O pré-candidato do PT ao governo de São Paulo, Fernando Haddad, afirmou que poderá estudar a reestatização da Sabesp caso seja eleito, mas reconheceu que a reversão da privatização da companhia envolve dificuldades jurídicas. Segundo ele, existe um forte “clamor” entre os paulistas para que o Estado volte a controlar a empresa de saneamento.

De acordo com o Terra, Haddad citou pesquisas segundo as quais cerca de 54% a 55% da população paulista seria favorável à reestatização. Diante desse cenário, afirmou que pretende analisar cuidadosamente as possibilidades jurídicas e econômicas existentes antes de tomar qualquer decisão.

Haddad promete estudar alternativas

O pré-candidato ressaltou que não pretende ignorar a manifestação da população sobre a Sabesp, mas ponderou que desfazer uma privatização realizada recentemente não é um processo simples.

Caso assuma o Palácio dos Bandeirantes, Haddad afirmou que pretende abrir diálogo com a companhia e discutir garantias relacionadas a temas considerados essenciais para os consumidores, entre eles os reajustes das tarifas e a segurança do abastecimento de água.

A posição indica que uma eventual reestatização será examinada como uma das possibilidades, e não apresentada antecipadamente como uma decisão já tomada.

Concessões não são descartadas

Haddad também afirmou que não é contrário, por princípio, às concessões de serviços públicos. Para ele, o ponto central é avaliar seus resultados para a população, especialmente em relação aos preços cobrados e à qualidade dos serviços prestados.

O petista mencionou como exemplo concessões rodoviárias realizadas durante os governos do presidente Luiz Inácio Lula da Silva.

Na avaliação apresentada por Haddad, modelos de concessão podem ser utilizados desde que tragam benefícios concretos e não resultem em tarifas maiores ou deterioração dos serviços.

Disputa em São Paulo integra estratégia nacional

Haddad também vinculou sua candidatura ao governo paulista à disputa presidencial. Segundo ele, a entrada na corrida pelo Palácio dos Bandeirantes integra uma estratégia política mais ampla para fortalecer a campanha pela reeleição de Lula.

O pré-candidato reconheceu as dificuldades da eleição estadual e afirmou que o governador Tarcísio de Freitas parte com uma estrutura política e uma coligação mais amplas.
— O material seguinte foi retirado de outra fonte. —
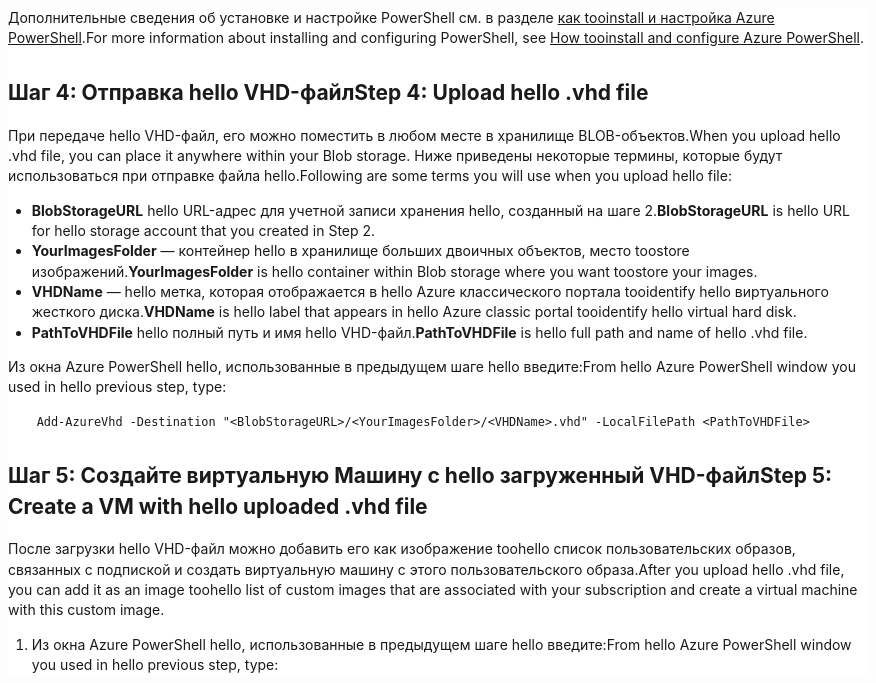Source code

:    <span data-ttu-id="722c9-203">Дополнительные сведения об установке и настройке PowerShell см. в разделе [как tooinstall и настройка Azure PowerShell](/powershell/azure/overview).</span><span class="sxs-lookup"><span data-stu-id="722c9-203">For more information about installing and configuring PowerShell, see [How tooinstall and configure Azure PowerShell](/powershell/azure/overview).</span></span>

## <a name="step-4-upload-hello-vhd-file"></a><span data-ttu-id="722c9-204">Шаг 4: Отправка hello VHD-файл</span><span class="sxs-lookup"><span data-stu-id="722c9-204">Step 4: Upload hello .vhd file</span></span>
<span data-ttu-id="722c9-205">При передаче hello VHD-файл, его можно поместить в любом месте в хранилище BLOB-объектов.</span><span class="sxs-lookup"><span data-stu-id="722c9-205">When you upload hello .vhd file, you can place it anywhere within your Blob storage.</span></span> <span data-ttu-id="722c9-206">Ниже приведены некоторые термины, которые будут использоваться при отправке файла hello.</span><span class="sxs-lookup"><span data-stu-id="722c9-206">Following are some terms you will use when you upload hello file:</span></span>

* <span data-ttu-id="722c9-207">**BlobStorageURL** hello URL-адрес для учетной записи хранения hello, созданный на шаге 2.</span><span class="sxs-lookup"><span data-stu-id="722c9-207">**BlobStorageURL** is hello URL for hello storage account that you created in Step 2.</span></span>
* <span data-ttu-id="722c9-208">**YourImagesFolder** — контейнер hello в хранилище больших двоичных объектов, место toostore изображений.</span><span class="sxs-lookup"><span data-stu-id="722c9-208">**YourImagesFolder** is hello container within Blob storage where you want toostore your images.</span></span>
* <span data-ttu-id="722c9-209">**VHDName** — hello метка, которая отображается в hello Azure классического портала tooidentify hello виртуального жесткого диска.</span><span class="sxs-lookup"><span data-stu-id="722c9-209">**VHDName** is hello label that appears in hello Azure classic portal tooidentify hello virtual hard disk.</span></span>
* <span data-ttu-id="722c9-210">**PathToVHDFile** hello полный путь и имя hello VHD-файл.</span><span class="sxs-lookup"><span data-stu-id="722c9-210">**PathToVHDFile** is hello full path and name of hello .vhd file.</span></span>

<span data-ttu-id="722c9-211">Из окна Azure PowerShell hello, использованные в предыдущем шаге hello введите:</span><span class="sxs-lookup"><span data-stu-id="722c9-211">From hello Azure PowerShell window you used in hello previous step, type:</span></span>

        Add-AzureVhd -Destination "<BlobStorageURL>/<YourImagesFolder>/<VHDName>.vhd" -LocalFilePath <PathToVHDFile>

## <a name="step-5-create-a-vm-with-hello-uploaded-vhd-file"></a><span data-ttu-id="722c9-212">Шаг 5: Создайте виртуальную Машину с hello загруженный VHD-файл</span><span class="sxs-lookup"><span data-stu-id="722c9-212">Step 5: Create a VM with hello uploaded .vhd file</span></span>
<span data-ttu-id="722c9-213">После загрузки hello VHD-файл можно добавить его как изображение toohello список пользовательских образов, связанных с подпиской и создать виртуальную машину с этого пользовательского образа.</span><span class="sxs-lookup"><span data-stu-id="722c9-213">After you upload hello .vhd file, you can add it as an image toohello list of custom images that are associated with your subscription and create a virtual machine with this custom image.</span></span>

1. <span data-ttu-id="722c9-214">Из окна Azure PowerShell hello, использованные в предыдущем шаге hello введите:</span><span class="sxs-lookup"><span data-stu-id="722c9-214">From hello Azure PowerShell window you used in hello previous step, type:</span></span>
Haddad classificou a disputa como uma “luta de Davi contra Golias”.

Apesar disso, não descartou uma definição da eleição já no primeiro turno. Ao abordar essa possibilidade, lembrou que o PSDB conseguiu vencer diversas eleições paulistas sem necessidade de segundo turno.

Haddad defende aplicação da lei sem distinções

O petista também comentou as investigações envolvendo Fábio Luís Lula da Silva, filho do presidente Lula, e defendeu que a legislação seja aplicada independentemente da identidade ou da posição política das pessoas investigadas.
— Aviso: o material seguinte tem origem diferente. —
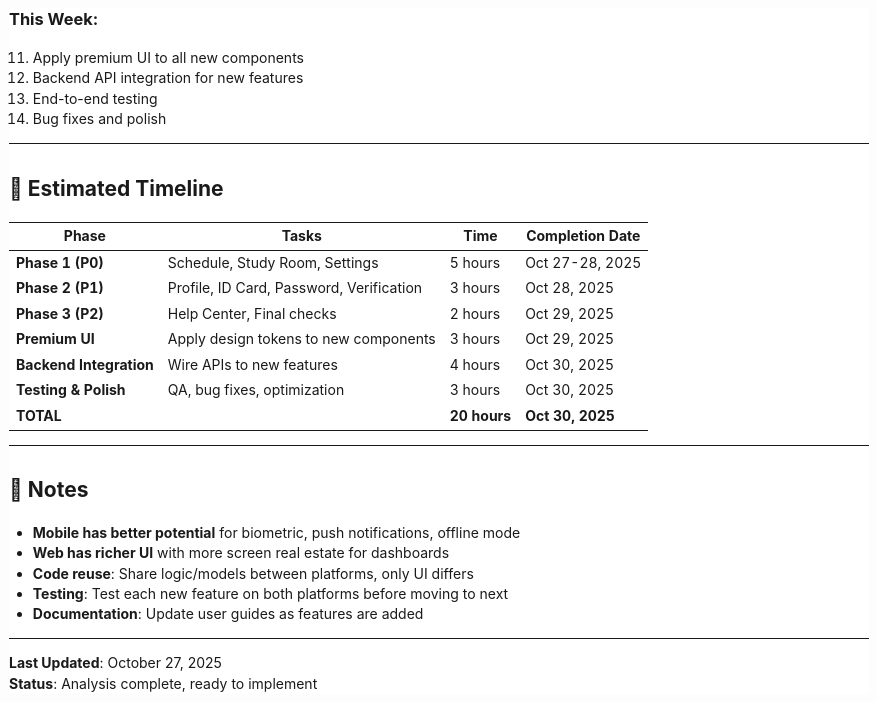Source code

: ### This Week:
11. Apply premium UI to all new components
12. Backend API integration for new features
13. End-to-end testing
14. Bug fixes and polish

---

## 🎯 Estimated Timeline

| Phase | Tasks | Time | Completion Date |
|-------|-------|------|-----------------|
| **Phase 1 (P0)** | Schedule, Study Room, Settings | 5 hours | Oct 27-28, 2025 |
| **Phase 2 (P1)** | Profile, ID Card, Password, Verification | 3 hours | Oct 28, 2025 |
| **Phase 3 (P2)** | Help Center, Final checks | 2 hours | Oct 29, 2025 |
| **Premium UI** | Apply design tokens to new components | 3 hours | Oct 29, 2025 |
| **Backend Integration** | Wire APIs to new features | 4 hours | Oct 30, 2025 |
| **Testing & Polish** | QA, bug fixes, optimization | 3 hours | Oct 30, 2025 |
| **TOTAL** | | **20 hours** | **Oct 30, 2025** |

---

## 📌 Notes

- **Mobile has better potential** for biometric, push notifications, offline mode
- **Web has richer UI** with more screen real estate for dashboards
- **Code reuse**: Share logic/models between platforms, only UI differs
- **Testing**: Test each new feature on both platforms before moving to next
- **Documentation**: Update user guides as features are added

---

**Last Updated**: October 27, 2025  
**Status**: Analysis complete, ready to implement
Haddad afirmou que quem tiver cometido irregularidades deve responder por seus atos, independentemente de partido ou religião.

O pré-candidato acrescentou que, durante sua convivência política com Lula, nunca presenciou o presidente interferindo em questões relacionadas a familiares.

A posição acompanha a manifestação do próprio presidente de que Fábio Luís deve prestar os esclarecimentos solicitados pelas autoridades e não receber tratamento especial em razão do vínculo familiar com o chefe do Executivo.